THE CHOICE OF INVASIVENESS CORRECTION OF COMPLICATED PANCREATIC PSEUDOCYST

Introduction. Surgeons search for capabilities of emergency corrections of complications of pancreas pseudocysts that threaten life, using the minimally invasive methods.

Materials and methods. We studied the treatment results of 76 patients with pancreas pseudocysts complications caused by suffering pancreatic necrosis who were on treatment for the period from 2010 to 2014. Bleeding into the cavity of a pseudocyst was found in 17 patients, suppuration — in 44 cases, perforation into the free abdominal cavity — 6. The combination of suppuration and bleeding — 7 cases, bleeding with perforation — 2 cases.

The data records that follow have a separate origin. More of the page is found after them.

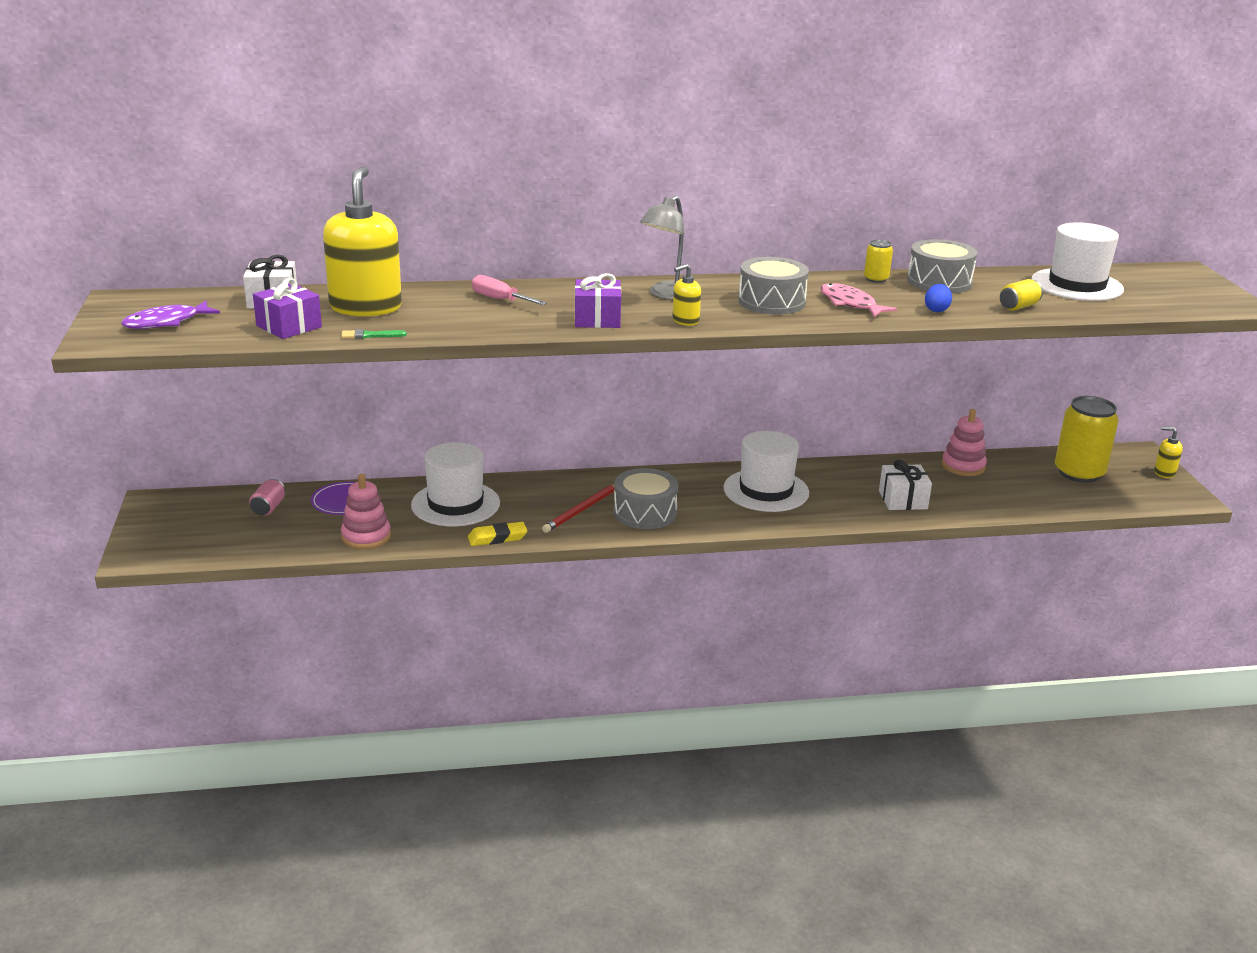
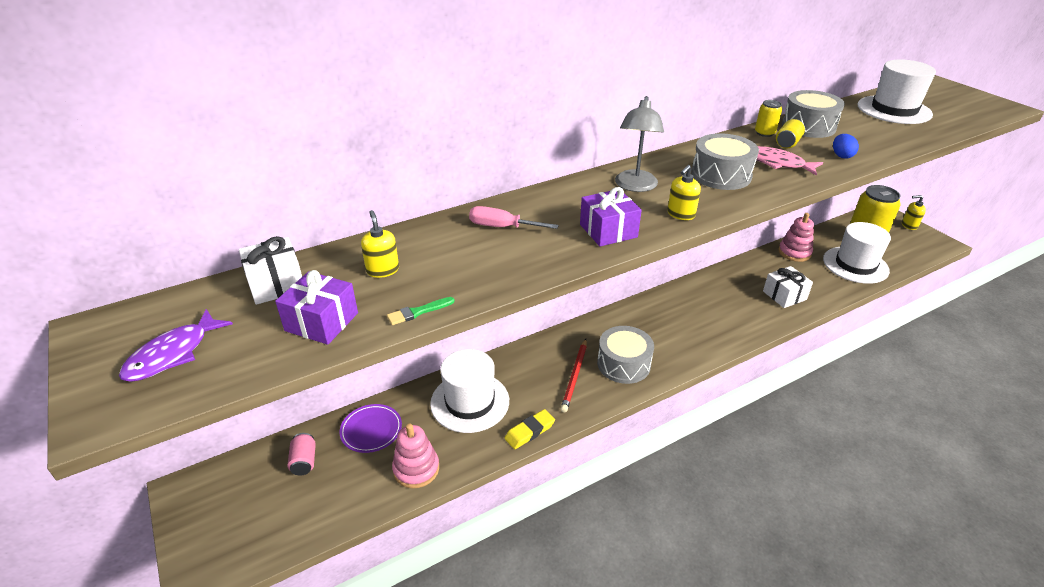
camera: 20 degrees left, 10 degrees up
yellow soap dispenser [323,166,402,317] -> yellow soap dispenser [361,210,399,278], size x0.43
white hat [723,431,809,512] -> white hat moved to [823,222,891,284]
yellow can [1000,279,1043,311] -> yellow can moved to [776,119,805,148]

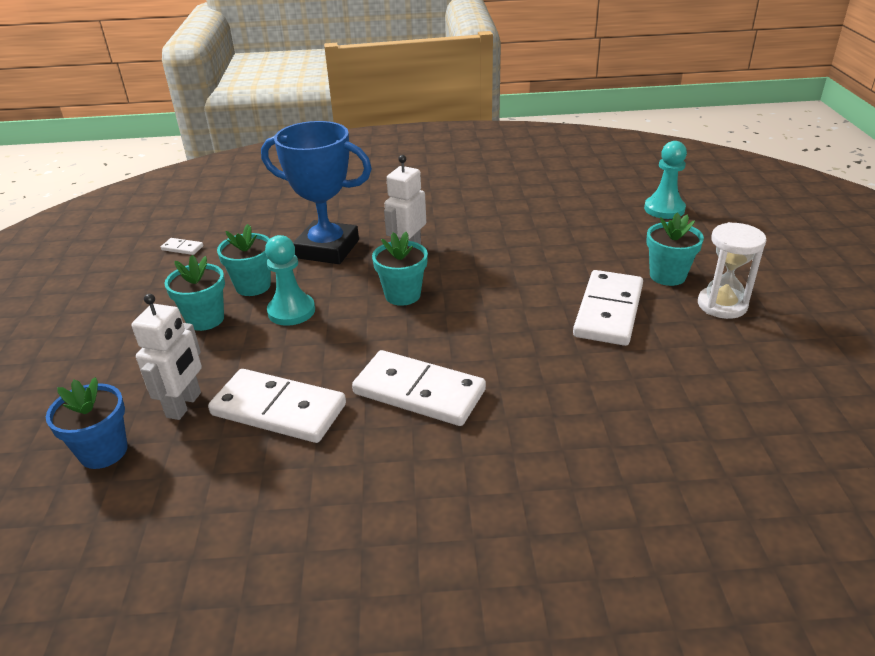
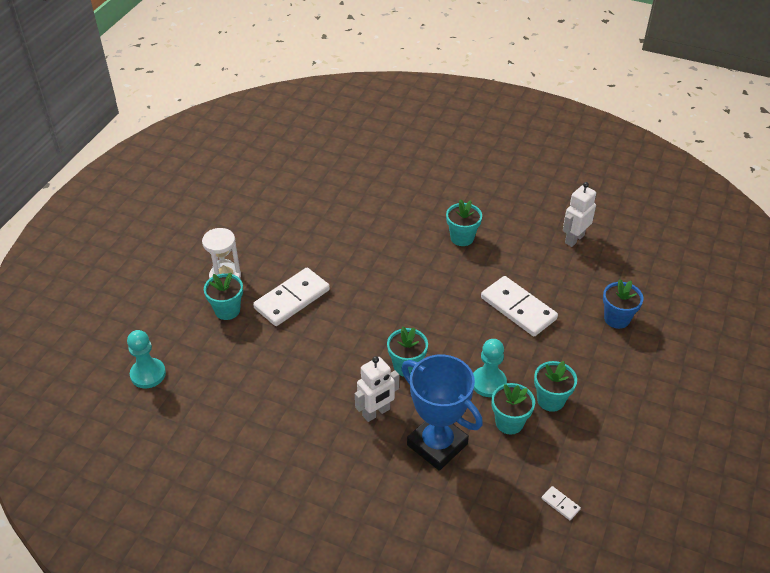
camera: 155 degrees left, 10 degrees up
white robot [132,294,202,420] -> white robot moved to [563,182,596,247]
white domino [352,350,486,426] -> none
none -> turquoise flower pot [446,199,482,246]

Results. The most important provisions in the choice of a treatment of these patients are: (1) determination of the severity of a patient’s condition and possible scale of intervention; (2) determination of the localization and pancreas syntopy; (3) identification of complication type. The use of minimally invasive techniques allowed to eliminate life-threatening complications of pancreas pseudocysts in 92% of cases, while in 80% of cases these methods were the final surgery variant. Additional open interventions were needed in cases of recurrent erosive bleeding or occurrence of bowel fistula cysts. Mortality was 5.6%. The implemented principle of retroperitoneal access and retroperitoneoscopy allowed to minimize pancreas zones, which drained poorly, to avoid of para-drain penetration of the contents into the abdominal cavity; residual fistula after removal of the drain had a strong tendency to self-closing.

Conclusion. The use of minimally invasive methods allows to improve the treatment results of patients with such pathology but needs an escalation principle in cases without desirable effect.